Turn the lines of the records into a Markdown table with the columns "No." and "Text", skipping blank lines. Begin at the line that has "live preview: https://spontaneous-nasturtium-a0083f.netlify.app" and stop after the line that has "### Testimonials grid section".

┄┄┄┄┄┄┄┄┄┄┄┄┄┄┄┄┄┄┄┄

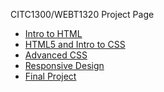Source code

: CITC1300/WEBT1320 Project Page

<ul>
    <li><a href="intro_to_html/index.html" target="_blank">Intro to HTML</a></li>
    <li><a href="html5_intro_css/index.html" target="_blank">HTML5 and Intro to CSS</a></li>
    <li><a href="avd_css/index.html" target="_blank">Advanced CSS</a></li>
    <li><a href="responsive/index.html" target="_blank">Responsive Design</a></li>
    <li><a href="final_project/index.html" target="_blank">Final Project</a></li>
</ul>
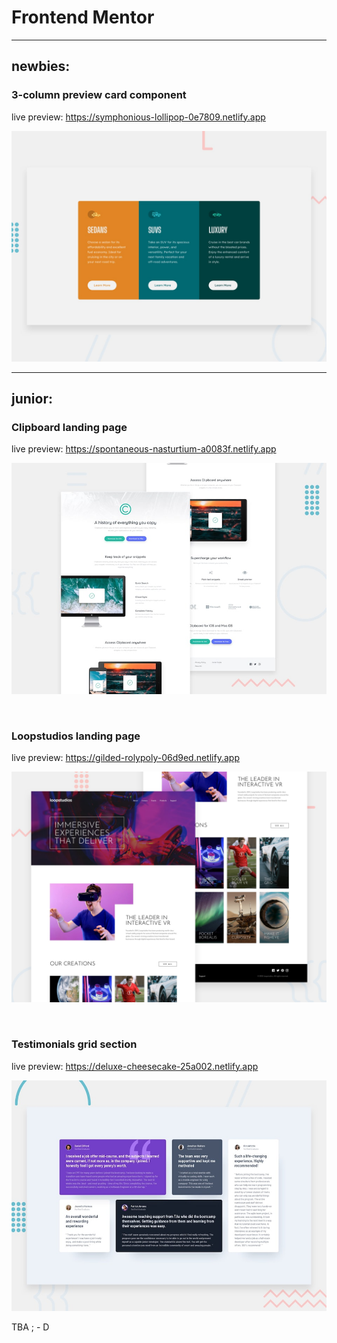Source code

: # Frontend Mentor

<hr>

## newbies:

### 3-column preview card component

live preview: https://symphonious-lollipop-0e7809.netlify.app

![Design preview](3-column-preview-card-component/design/desktop-preview.jpg)

<hr>

## junior:

### Clipboard landing page

live preview: https://spontaneous-nasturtium-a0083f.netlify.app

![Design preview](clipboard-landing-page/design/desktop-preview.jpg)

<br>

### Loopstudios landing page

live preview: https://gilded-rolypoly-06d9ed.netlify.app

![Design preview](loopstudios-landing-page/design/desktop-preview.jpg)

<br>

### Testimonials grid section

live preview: https://deluxe-cheesecake-25a002.netlify.app

![Design preview for the Testimonials grid section coding challenge](testimonials-grid-section/design/desktop-preview.jpg)

TBA ; - D
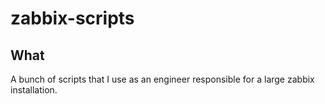 # zabbix-scripts

## What
A bunch of scripts that I use as an engineer responsible for a large zabbix installation.
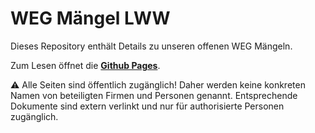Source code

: # WEG Mängel LWW

Dieses Repository enthält Details zu unseren offenen WEG Mängeln.

Zum Lesen öffnet die **[Github Pages](https://alexanderlink.github.io/lww-meangel/)**.

⚠️ Alle Seiten sind öffentlich zugänglich! Daher werden keine konkreten Namen von beteiligten Firmen und Personen genannt.
Entsprechende Dokumente sind extern verlinkt und nur für authorisierte Personen zugänglich.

┄┄┄┄┄┄┄┄┄┄┄┄┄┄┄┄┄┄┄┄

## REPLY TO THE EXERCISE
| No. | Text |
|---|---|
| 1 | live preview: https://spontaneous-nasturtium-a0083f.netlify.app |
| 2 | ![Design preview](clipboard-landing-page/design/desktop-preview.jpg) |
| 3 | <br> |
| 4 | ### Loopstudios landing page |
| 5 | live preview: https://gilded-rolypoly-06d9ed.netlify.app |
| 6 | ![Design preview](loopstudios-landing-page/design/desktop-preview.jpg) |
| 7 | <br> |
| 8 | ### Testimonials grid section |